En su primera carta el apóstol Pedro expresa: «Toda carne es como hierba, y toda la gloria del hombre como la flor de la hierba. La hierba se seca, y la flor se cae; mas la palabra del Señor permanece para siempre» (1 Pedro 1:24-25).

 

Ec. 2:10-11. “No negué a mis ojos ninguna cosa que desearan, ni aparté mi corazón de placer alguno, porque mi corazón gozó de todo mi trabajo; y esta fue mi parte de toda mi faena.

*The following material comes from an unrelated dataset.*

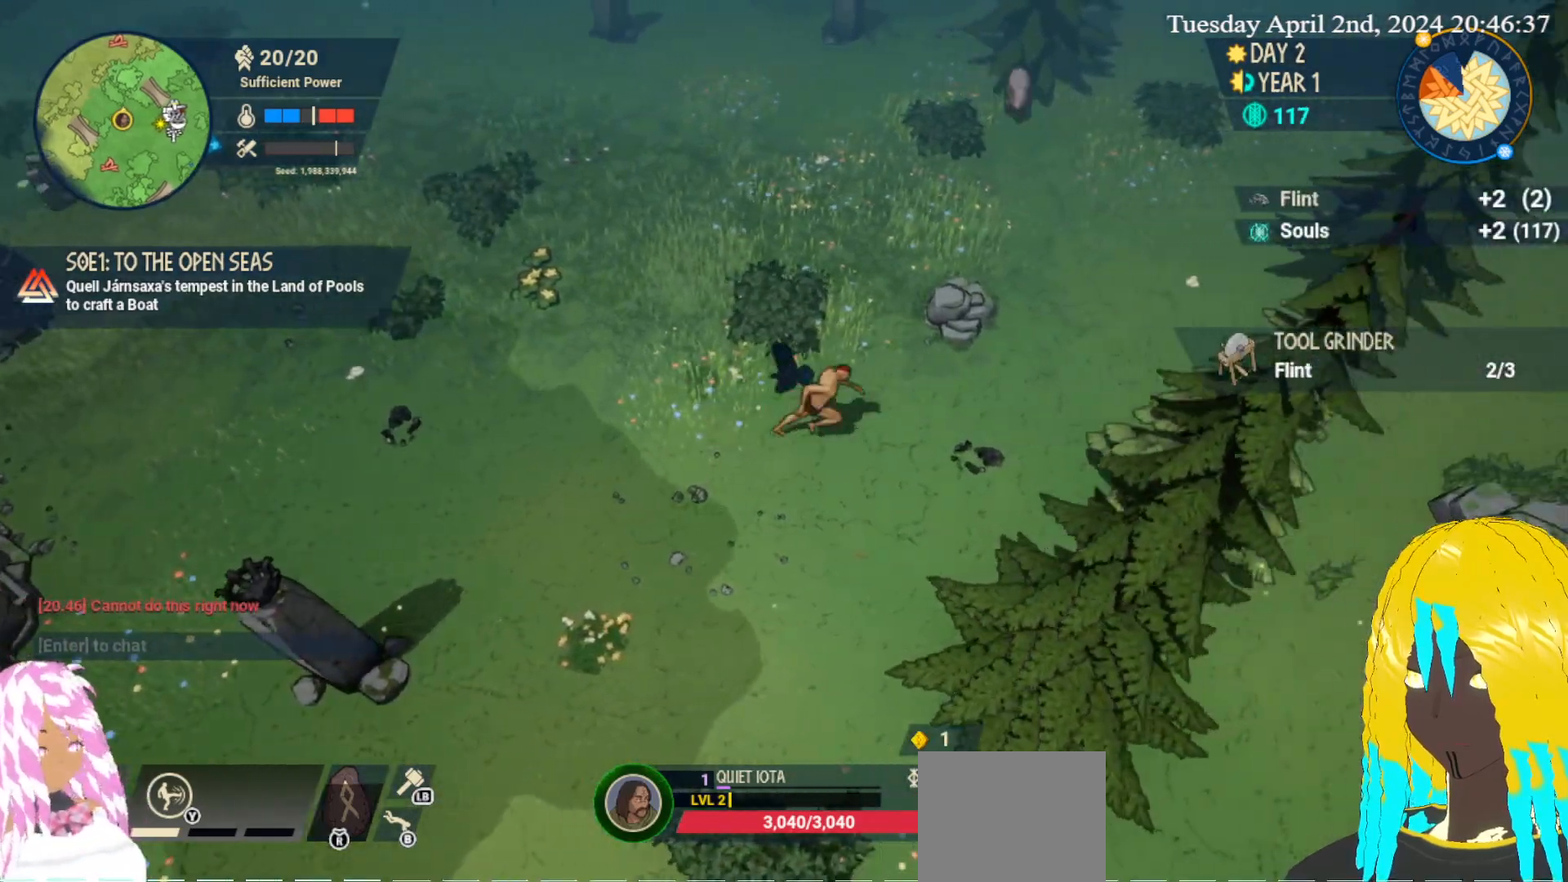
{"buttons": ["CROSS"], "left_stick": "center", "right_stick": "center", "events": [[300, "CROSS", "down"], [367, "left_stick", "center"], [433, "CROSS", "up"], [500, "CROSS", "down"]]}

Miré yo luego todas las obras que habían hecho mis manos, y el trabajo que tomé para hacerlas; y he aquí, todo era vanidad y aflicción de espíritu, y sin provecho debajo del sol”.

 

Este es el error de querer encontrar en el placer un propósito en sí mismo. ¿Está Dios en contra del placer? Definitivamente no. Hay textos en la Biblia que nos indican que Dios no está enojado con el placer. El rey David dice de su relación con Dios: «En tu presencia hay plenitud de gozo; delicias a tu diestra para siempre» (Salmos 16:11).

 

O pensemos en la relación íntima y santa que Dios creó en la unión matrimonial de un hombre y una mujer para que disfruten con su bendición, como dice proverbios: «Sea bendito tu manantial, y alégrate con la mujer de tu juventud, como cierva amada y graciosa gacela. Sus caricias te satisfagan en todo tiempo, y en su amor recréate siempre» (Proverbios 5:18-19).

 

Sin embargo, cuando buscamos en el placer un propósito en sí, y tal búsqueda nace de un corazón egoísta que coloca el placer por encima de las personas que amamos, entonces nuestras relaciones personales comienzan a romperse, se producen heridas profundas que nos separan y nos consumen.

 

Llegamos a la conclusión de que el corazón del hombre y los ojos nunca están satisfechos. No solamente es vanidad, sino también es aflicción de espíritu. En Hechos 20:35, Pablo recuerda que Jesucristo dijo: «Es mucho más bienaventurado [más feliz] dar que recibir». Y en eso sí que hay placer. Este es el secreto: el verdadero amor es sufrido (1 Corintios 13:4), se preocupa por el bien del otro. El placer en sí mismo es egoísta, pero el amor no busca lo suyo, y amar al final trae un placer increíble, una bienaventuranza. Salomón finaliza el versículo 11 diciendo: «Vanidad y aflicción de espíritu, y sin provecho debajo del sol».